January 7, 2001 - 0:0
MEXICO CITY Mexico announced on Friday that it would dismantle traditional barriers against foreign interest in its domestic affairs and would itself play a more active role on the world stage.

"We have nothing to be ashamed of, nor do we have any reason to restrict (foreigners) from the flow of political ideas," said Vicente Fox, a businessman turned politician whose election as president in July ended 71 years of one-party rule by the Institutional Revolutionary Party (PRI).

Mexican law bans foreigners from taking part in domestic politics, but Fox's comments during a working meeting of some of the country's diplomats promised an era of greater transparency.

Under his predecessor, Ernesto Zedillo, some 400 human rights activists, priests and foreigners were expelled from the strife-torn southern state of Chiapas, home of the Zapatista guerrillas, on the grounds that they were interfering in Mexican affairs.

Zedillo's government viewed foreigners who joined rebel protests as "revolutionary tourists." The Zapatistas rose up in arms against the government on Jan. 1, 1994, in the name of the Rights of Indigenous Communities.

Fox, of the conservative National Action Party (PAN), said any foreigner was welcome to visit any place in Mexico, including Chiapas.

----------Old Isolationism Decried-------

Fox deplored the traditional isolationism of Mexican foreign policy, which rejected what it, saw as foreign interference in its own affairs while shying away from involvement in international issues.

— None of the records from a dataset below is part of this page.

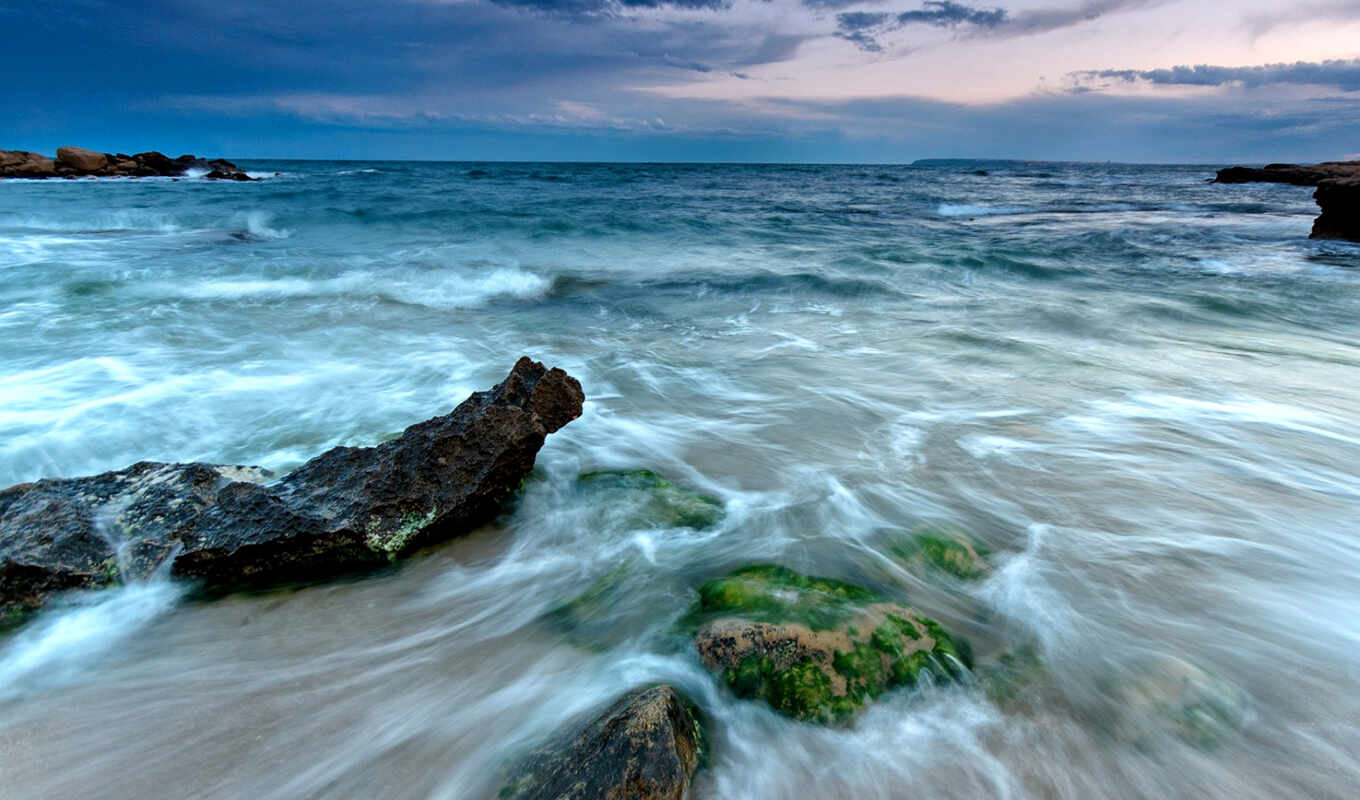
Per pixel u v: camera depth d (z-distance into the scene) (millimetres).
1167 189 53281
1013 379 7051
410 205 26781
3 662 2922
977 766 2475
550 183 53625
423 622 3307
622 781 2121
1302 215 28156
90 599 3189
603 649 3115
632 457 5211
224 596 3414
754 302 11156
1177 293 11594
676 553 3879
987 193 47281
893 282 12750
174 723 2639
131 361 7031
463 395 6371
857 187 54344
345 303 10250
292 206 25906
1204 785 2416
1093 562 3809
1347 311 10250
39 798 2281
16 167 51375
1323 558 3879
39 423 5324
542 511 4301
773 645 2787
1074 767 2471
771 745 2570
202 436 5242
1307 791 2389
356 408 5941
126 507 3543
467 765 2480
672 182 59688
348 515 3592
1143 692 2777
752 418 6062
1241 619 3340
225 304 9836
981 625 3250
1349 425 5750
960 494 4602
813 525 4172
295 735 2602
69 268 11891
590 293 11742
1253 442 5422
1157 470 4949
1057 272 13898
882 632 2883
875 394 6648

The straight-talking rancher said Mexico had previously defended its policy of nonintervention because it was not a full-fledged democracy.

But the political situation in Mexico has changed, he said.

Just as Fox promised more access to Mexican affairs for foreigners, he pledged to bring Mexico out of the shadows and into the international spotlight.

"We have to go out and take part like a real actor on the world stage," he told the diplomats. Fox said his government's foreign policy would be "more active and dynamic" than that of PRI administrations.

Foreign Minister Jorge Castaneda, an outspoken former Marxist academic said on Thursday that the nation would take part in UN peacekeeping operations if asked an unthinkable stance in the past.

Analysts praised the promised shift away from noninterventionism.

"Nonintervention is a fundamental idea but with the passage of time was used to hide many abuses, illegal activities and human rights violations in Mexico," political scientist Lorenzo Meyer said.

Fox's critics charge that he favors business and the United States too much and could endanger national sovereignty.

Fox said on Friday that his government would defend Mexico's sovereignty "intelligently" in the face of globalization and the liberalization of markets.